Emergency phones still provide security

On Oct. 30, 1999, a McDonald’s employee was robbed and fatally shot in the Main Street restaurant’s parking lot shortly after closing. The incident triggered fear throughout the Bradley community.

Within three months, emergency blue light phones were installed on campus. Since its introduction in 2000, the emergency phones have provided students with a sense of security.

“Emergency preparedness is always a good thing to have,” said senior physics major Ryan Crawford. “It’s better to have it and not need it, than to need it and not have it.”

Earlier in this school year, two additional emergency blue light phones were installed to accommodate student residents living at Main Street Commons. The addition of these phones brings the total number of emergency phones on campus to 75.

Of all the emergency phones, roughly 30 of them are in high traffic areas on campus such as residential halls and academic buildings. The other 40 poles are located on the floors of parking garages and in St. James apartment complex.

Although the Bradley University Police Department is unable to retrieve usage data from the phones, Police Chief Brian Joschko said the phones are used often.

“We have had accidents recorded with the phones, and they are used for the request of services, like a jumpstart or lock out [of a building],” he said. “So there certainly is a value to having these phones.”

Joschko said even though the phones aren’t often used in emergency situations, it doesn’t mean they are not beneficial to the Bradley community.

“They allow a student or visitor a means of contact to have questions answered,” he said. “It doesn’t have to be criminal in nature or be used by a victim of a crime. It is just a means to contact authority, providing a quicker response and a sense of safety and security on campus.”

In 1999, Student Senate passed a resolution requesting the university to install 17 new emergency telephones on campus. The resolution stated that the 17 new emergency telephones would replace the 19 already existing telephones on campus.

“If we have one emergency, if it saves one person’s life or it if benefits that person, then it’s justifiable,” said Aaron Freeman, former All-School President, then student body president, in the Dec. 3, 1999 issue of the Scout. “If someone is unable to call for help, that’s a detriment. We hope to God that we never have to use it, but if it helps even one person, then it’s worth it.”
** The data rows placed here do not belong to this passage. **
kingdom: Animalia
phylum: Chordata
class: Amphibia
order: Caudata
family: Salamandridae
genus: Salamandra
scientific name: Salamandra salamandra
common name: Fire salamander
Vice President of Student Affairs Alan Galsky said safety on campus was not only a concern of Student Senate, but it was a joint concern of the Parents Board as well. He said it took about 60 to 90 days from when Student Senate proposed the resolution to when the first emergency phone was installed.
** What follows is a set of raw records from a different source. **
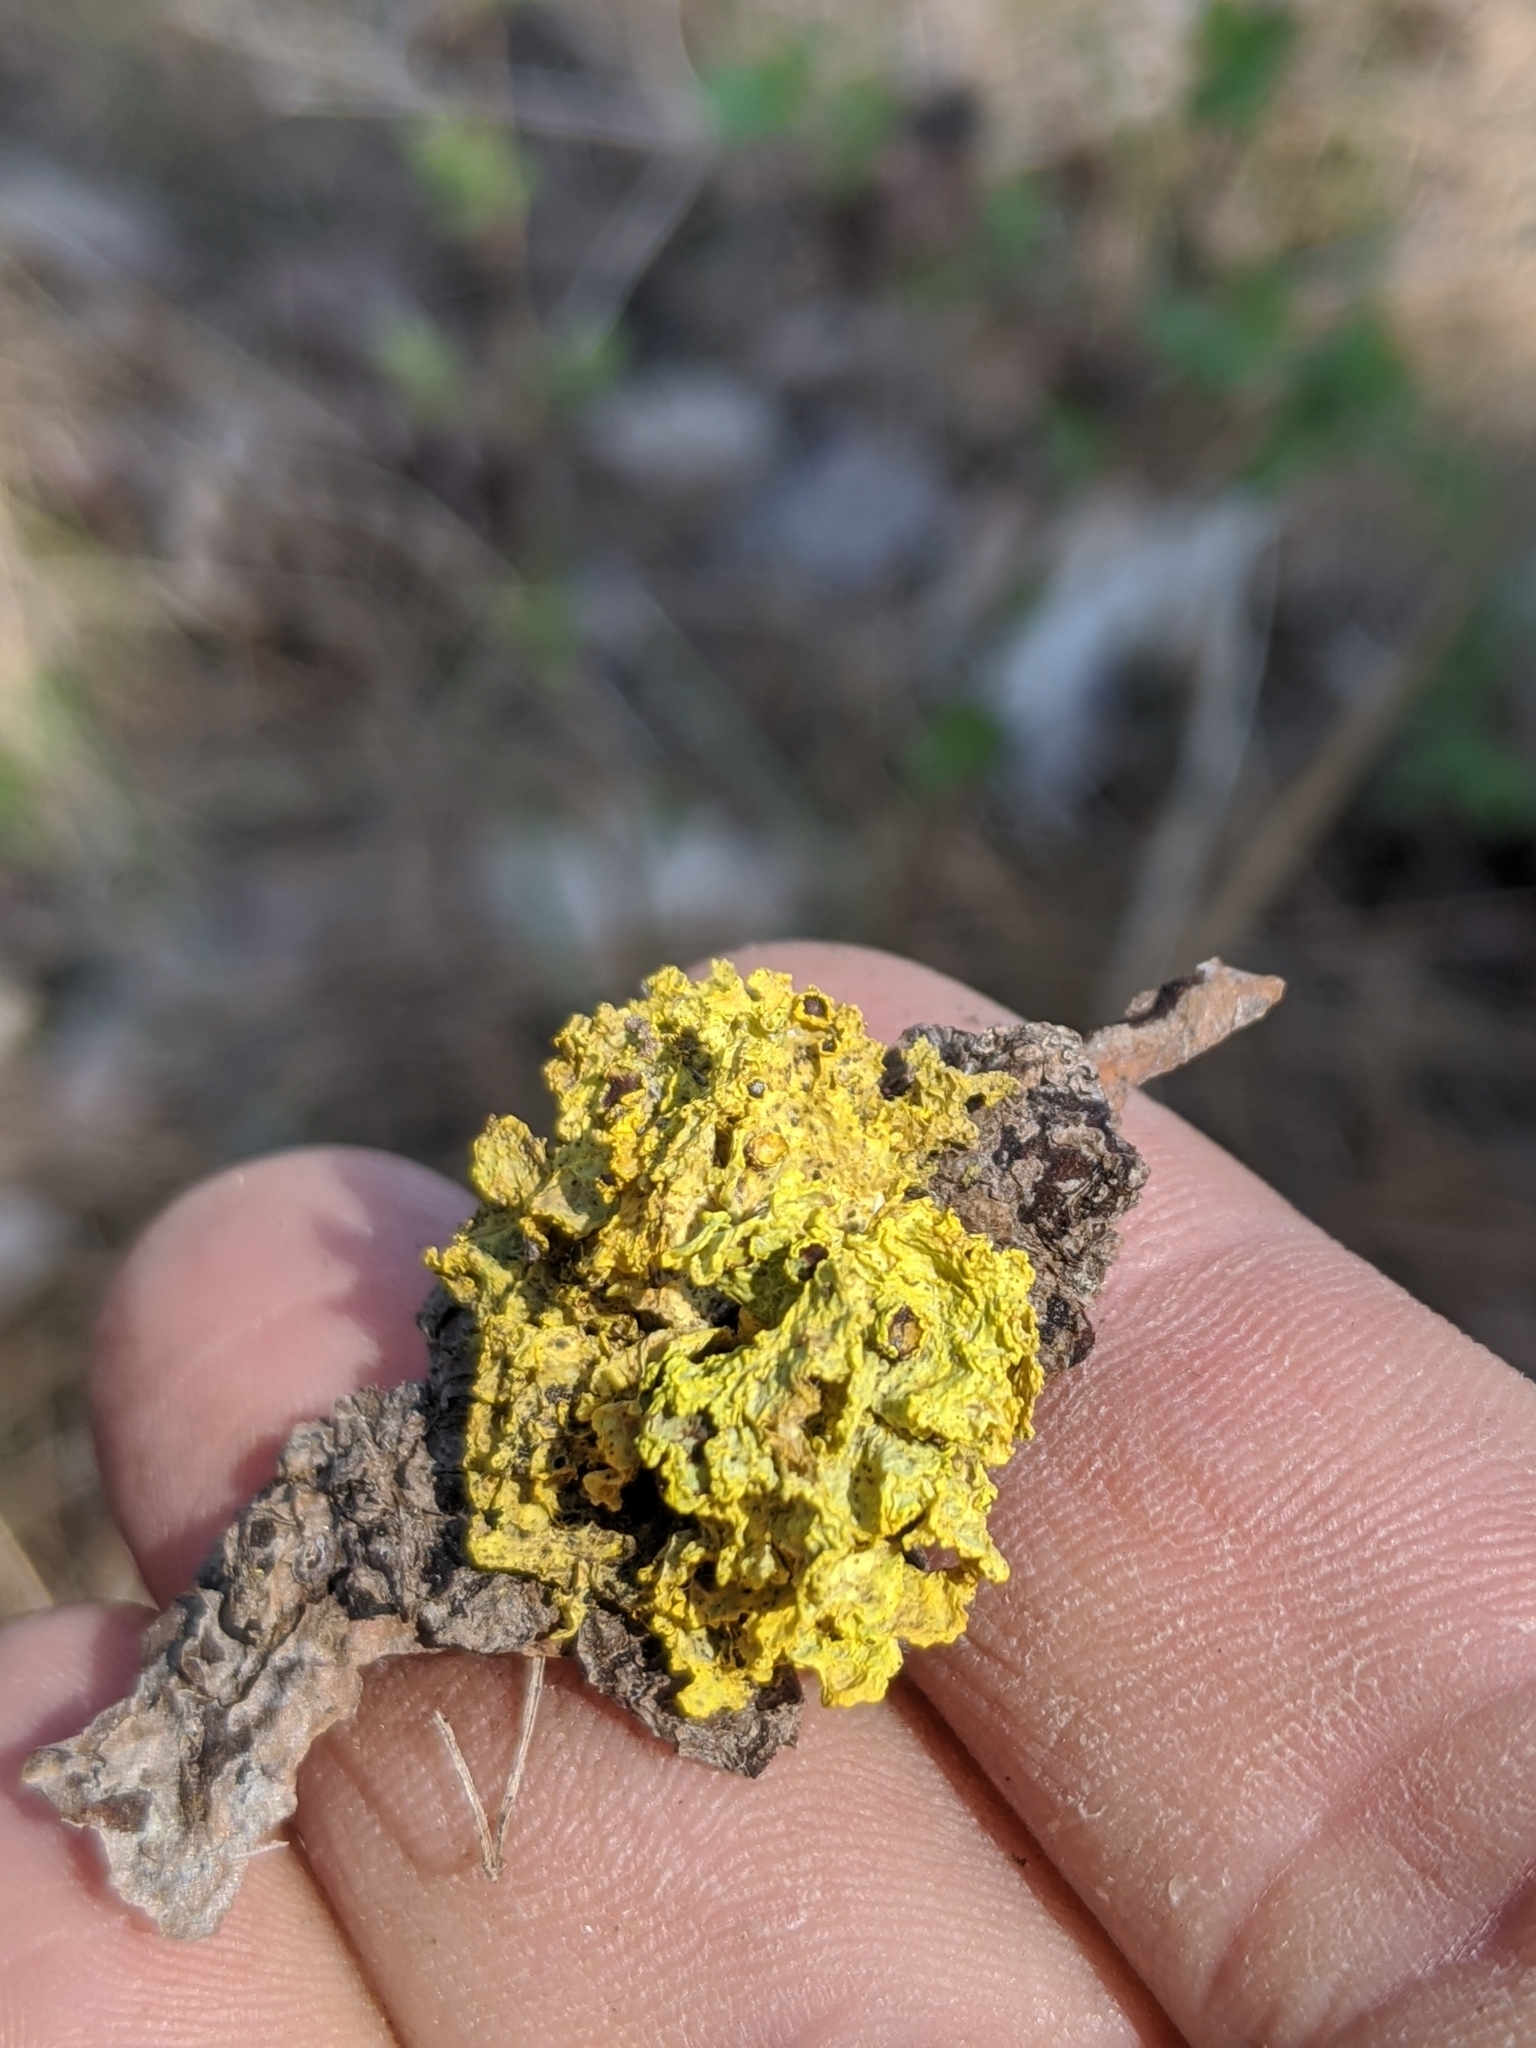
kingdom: Fungi
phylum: Ascomycota
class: Lecanoromycetes
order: Lecanorales
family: Parmeliaceae
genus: Vulpicida
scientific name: Vulpicida canadensis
“It was like they were installed over night,” he said. “I remember walking on campus and thinking ‘Why didn’t we do this five years ago?’ It provided an immediate sense of comfort and security . . . that you could feel and sense.”

After the emergency phones were gradually installed, they were used for both emergency and assistance reasons. Because they were new they were used more often, Galsky said.

“[The phones were installed] before there was any real use of cell phones,” he said. “They were there and people were willing to use them, whereas a person today might feel that it’s just as easy to use their cell phone. I was made aware by the student body that they have been used on a daily basis.”

Vice President of Business Affairs Gary Anna said because the phones were installed at a time when no one carried a cell phone, they were used simply to get in contact with others. And that only a handful of those calls were made in the event of an emergency.

“I remember calling the office from one of the phones just to tell them if forgot something,” he said. “It was just a convenience.”

Today, all calls made to any of the emergency poles are dispatched to the Peoria City Police Department. Depending on the situation, BUPD, Peoria PD and/or the fire department will be dispatched to the location of the emergency phone.

Joschko said the department has made it a priority to respond to every call, so even if a phone is activated but no one is on the phone line, officer will be dispatched to the location.

“I haven’t used one before but [it is] beneficial,” said junior biology major Andrew Kirby. “Especially with all the muggings on campus. If your phone was taken you can use one of the [emergency] phones.”

Each phone is tested by BUPD officers once each week, not only to make sure they work, but to make sure the reception is clear, Joschko said.

Although Joschko said he is not actively pursuing to expand the program, he said adding emergency phones to off-campus streets is a place that will be evaluated because it is a central place where students reside.

“Adding emergency phones off campus is physically possible,” he said. “However in order to place a phone on someone else’s property we would have to handle legal issues and the resident would have to pay the electricity to run the [structure]. It would be a monetary investment, and not a cheap endeavor.”